_Excerpted records_:
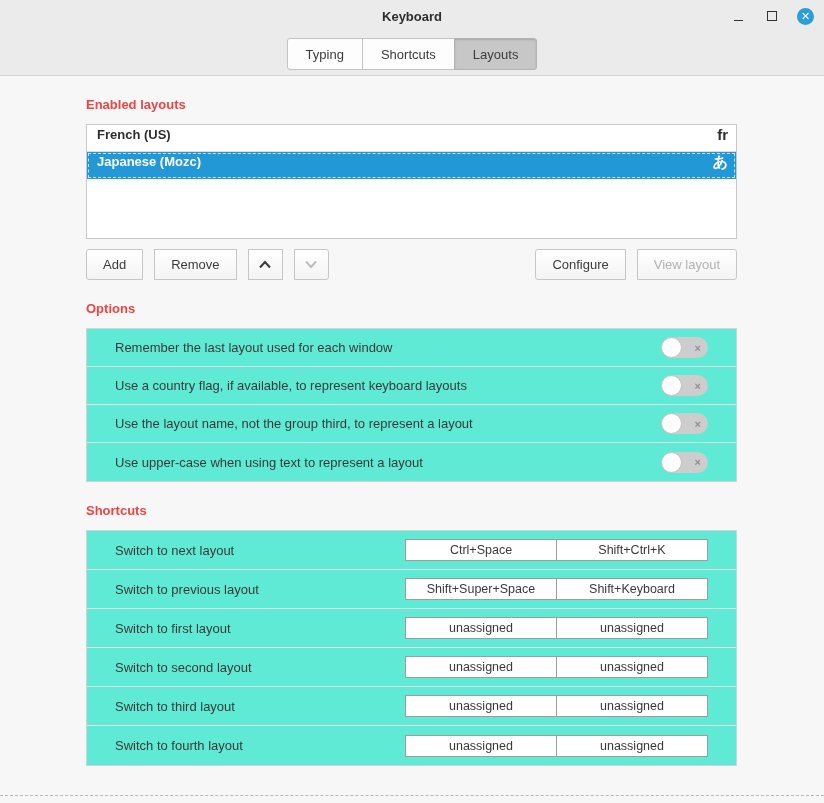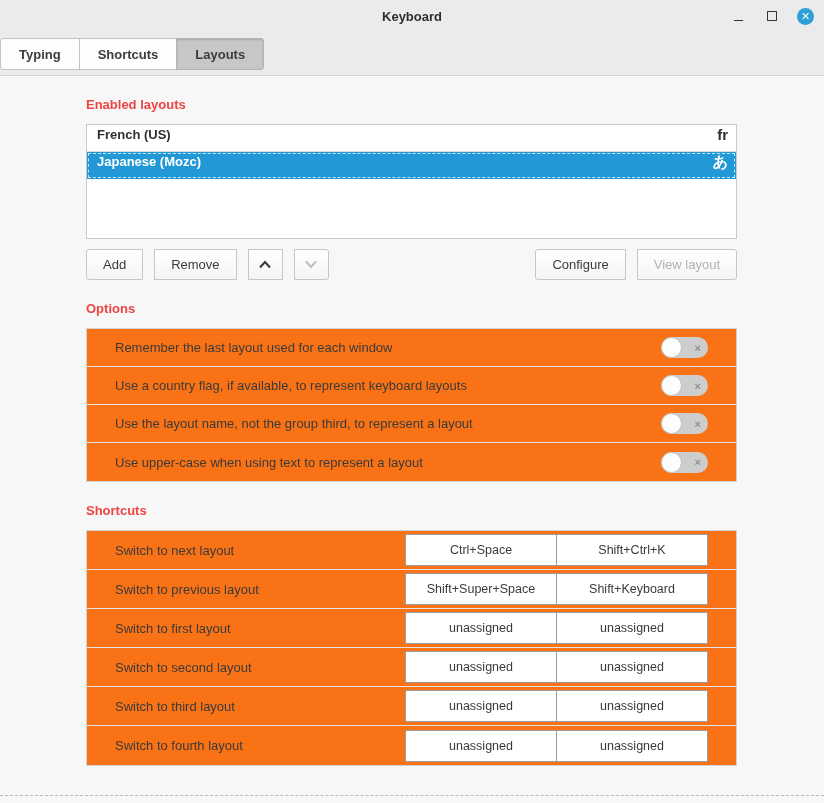"Typing" .tabbar { font-weight: bold -> none; justify-content: flex-start -> center }
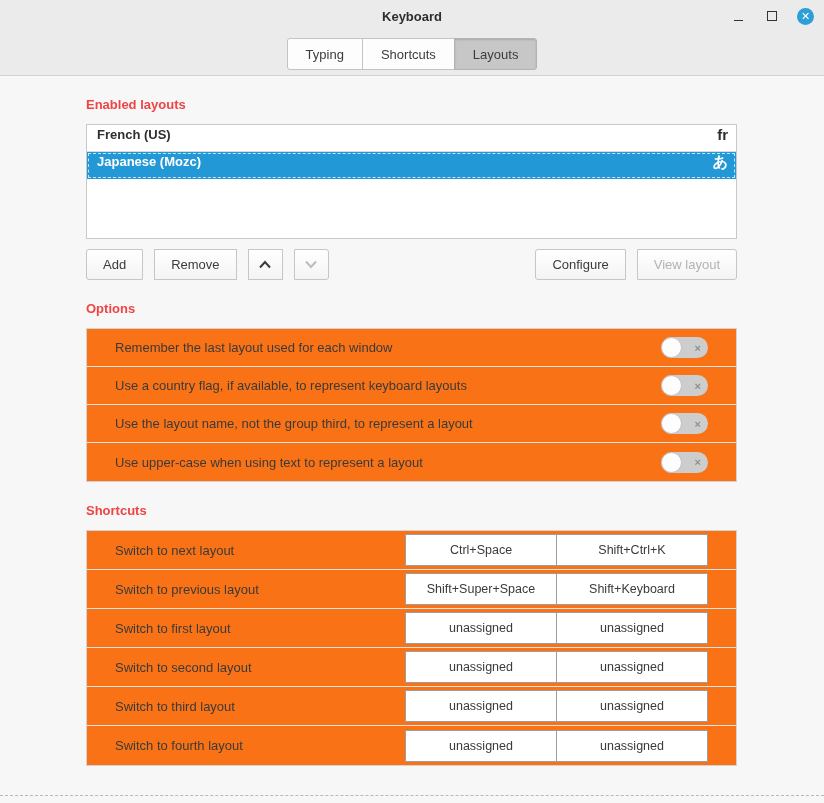"Remember the last layout used" .rows-box { background: #f97316 -> #5eead4 }
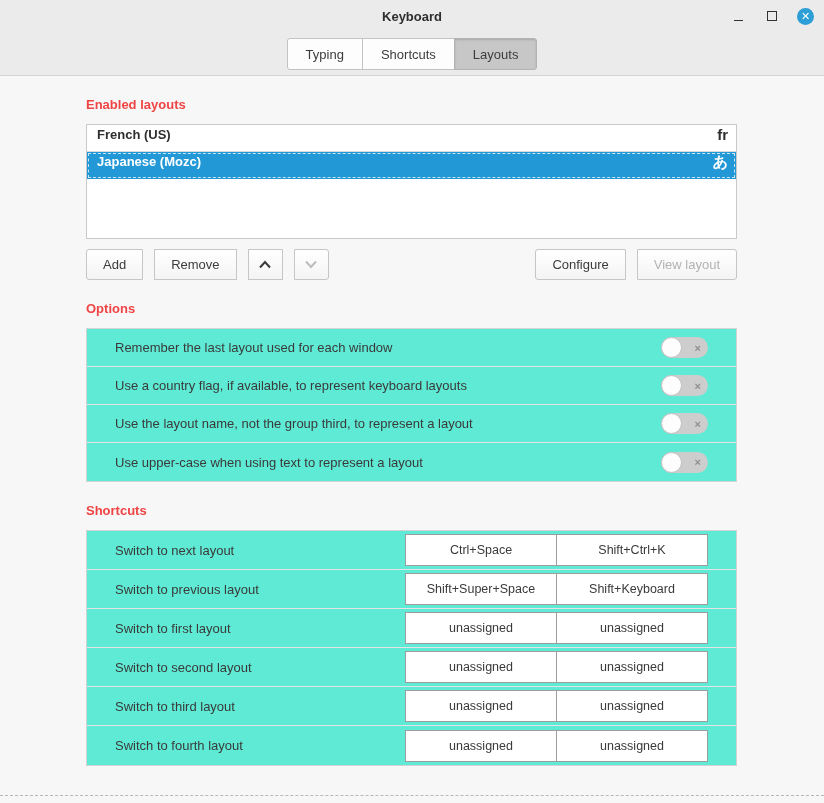"Ctrl+Space" .kb-btn { height: 32px -> 22px }
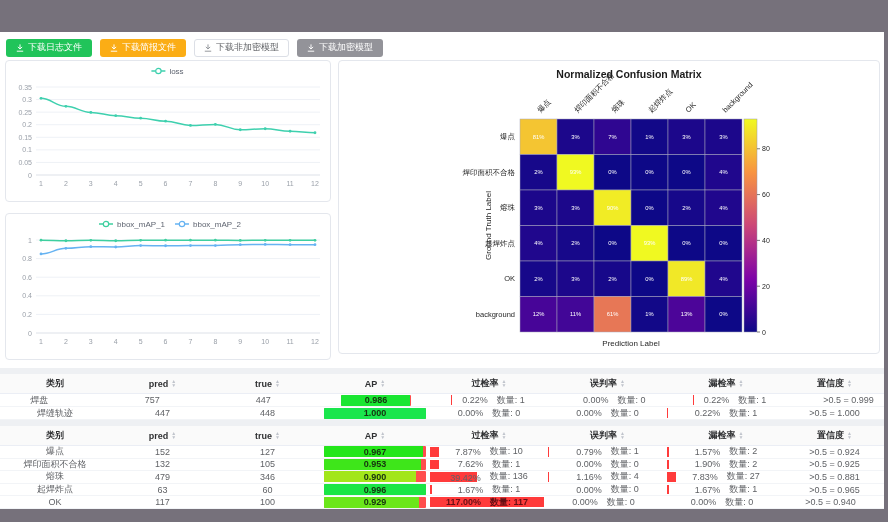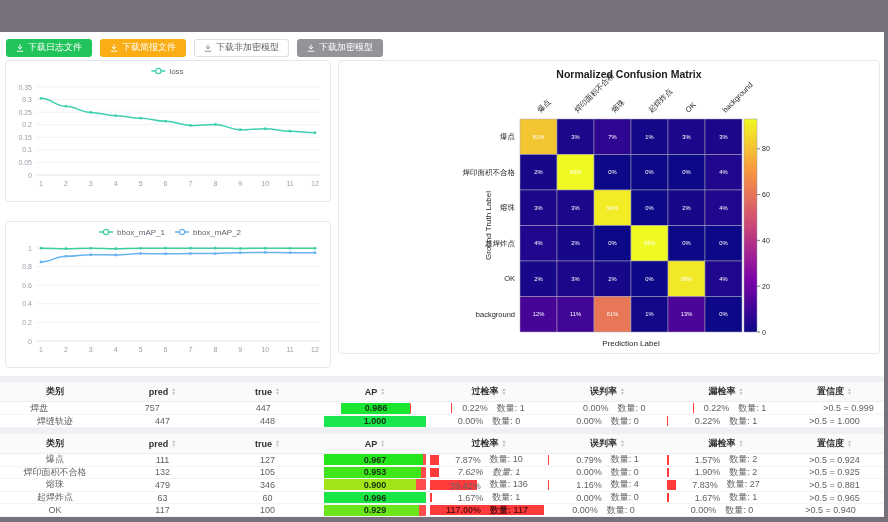"loss" .left-col { gap: 19px -> 11px }
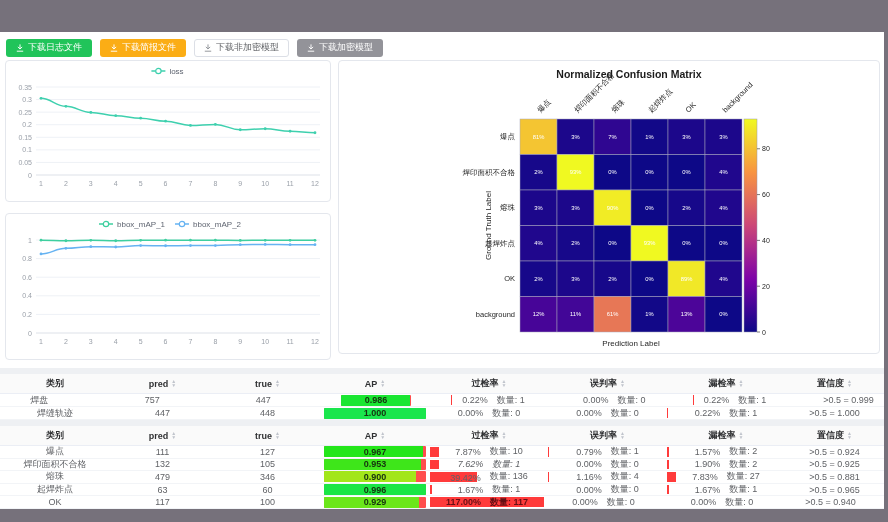"111" div.td { text: 111 -> 152 }
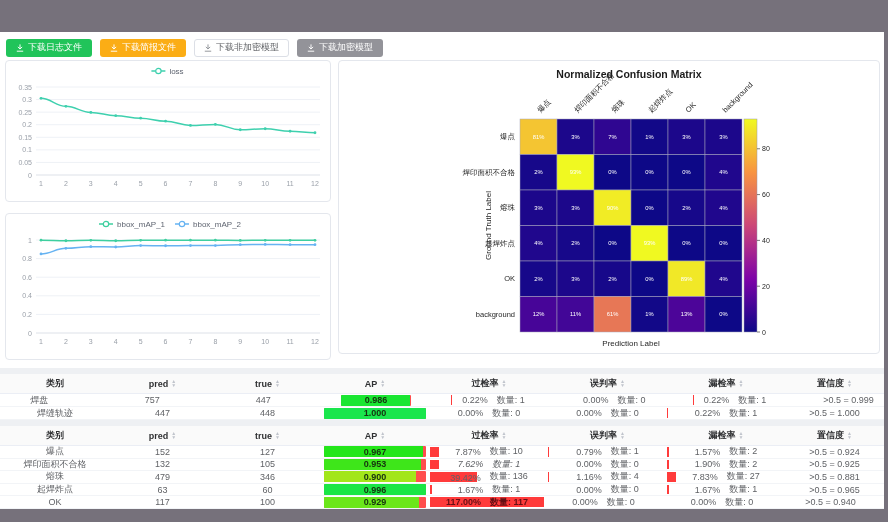"7.62%" div.td { font-style: italic -> none }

_About this exercise_: Reproduce the records in full and leave the images behind.

_Exercise solution_:
"Typing" .tabbar { font-weight: bold -> none; justify-content: flex-start -> center }
"Remember the last layout used" .rows-box { background: #f97316 -> #5eead4 }
"Ctrl+Space" .kb-btn { height: 32px -> 22px }
"loss" .left-col { gap: 19px -> 11px }
"111" div.td { text: 111 -> 152 }
"7.62%" div.td { font-style: italic -> none }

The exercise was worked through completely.